The council predicts the country’s combined installed capacity of grid-connected wind and solar power to exceed that of coal power by the end of this year, accounting for about 40 percent of the total installed capacity.

China’s installed capacity of nonfossil energy generation exceeded that of thermal power for the first time last year, accounting for more than half of the total installed capacity, hitting 53.9 percent, while the proportion of coal power installed capacity dropped below 40 percent, according to the council.

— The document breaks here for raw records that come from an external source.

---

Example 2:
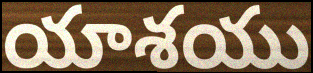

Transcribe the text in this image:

యాశయు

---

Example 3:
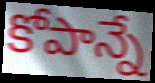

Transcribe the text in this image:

కోపాన్నే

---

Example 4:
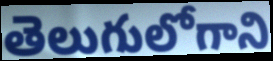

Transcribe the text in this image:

తెలుగులోగాని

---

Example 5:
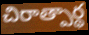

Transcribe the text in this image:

చిరాత్పార్థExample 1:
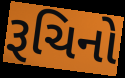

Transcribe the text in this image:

રૂચિનો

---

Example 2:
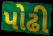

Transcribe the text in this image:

પોઢી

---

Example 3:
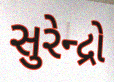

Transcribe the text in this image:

સુરેન્દ્રો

Driven by the overall recovery of the country’s economy, China is likely to experience robust growth in electricity demand this year, with power consumption on course to reach 9.8 trillion kilowatt-hours, up 6 percent year-on-year, supported by the ongoing electrification of the residential and transport sectors, as well as a notable expansion of the data center sector, said the council.

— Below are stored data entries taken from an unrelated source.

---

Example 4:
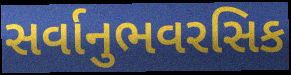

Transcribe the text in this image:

સર્વાનુભવરસિક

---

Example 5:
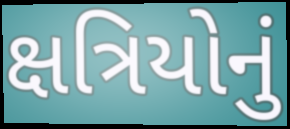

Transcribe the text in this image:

ક્ષત્રિયોનું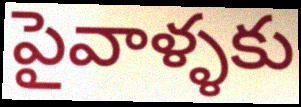
పైవాళ్ళకు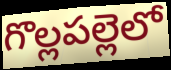
గొల్లపల్లెలో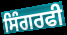
ਸਿੰਗਰਫੀ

Chinese power companies have comprehensive advantages in technology, capital and equipment, making it competitive at the global stage while driving the greening trend worldwide, said Luo Zuoxian, head of intelligence and research at the Sinopec Economics and Development Research Institute.

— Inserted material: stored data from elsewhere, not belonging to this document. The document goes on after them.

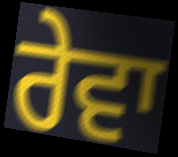
ਰੇਵਾ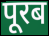
पूरब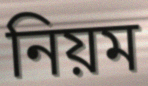
নিয়ম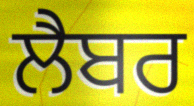
ਲੈਬਰ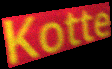
Kotte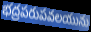
భద్రపరుపవలయునుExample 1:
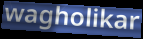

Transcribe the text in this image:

wagholikar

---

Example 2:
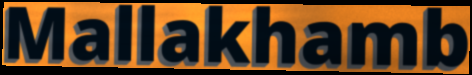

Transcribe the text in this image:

Mallakhamb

Ever since China ceased new overseas coal-fired power projects in 2021, the power industry in China has made active adjustments, with major domestic power companies shifting their focus to green investments, Luo said.

They are playing a greater role in injecting strong momentum into sustainable local economic and social development, he added.

In addition to solar and wind power, sectors including energy storage, hydrogen energy, carbon capture, utilization and storage (CCUS) and integrated energy also possess massive development opportunities, Luo said.

The cumulative installed capacity of power generation in China rose to 2.97 billion kilowatts by the end of February, a year-on-year increase of 14.7 percent, with solar power reaching 650 million kilowatts, a year-on-year increase of 56.9 percent, and wind power up 21.3 percent year-on-year to 450 million kilowatts, according to the National Energy Administration.

Meanwhile, total investment in power generation projects by major power generation enterprises nationwide was 76.1 billion yuan ($10.57 billion) in the first two months, an increase of 8.3 percent year-on-year. The investment in grid projects was 32.7 billion yuan, an increase of 2.3 percent year-on-year, said the administration.

China’s electricity consumption, a key barometer of economic activity, logged robust expansion in the first two months of 2024, with power use climbing 11 percent year-on-year to 1.53 trillion kilowatt-hours during the first two months this year, it said.

All these indicate an economic recovery in the country, said the council.

Specifically, power consumed by primary and secondary industries went up 11.1 percent and 9.7 percent year-on-year, respectively. Power used by the tertiary sector soared 15.7 percent, said the administration.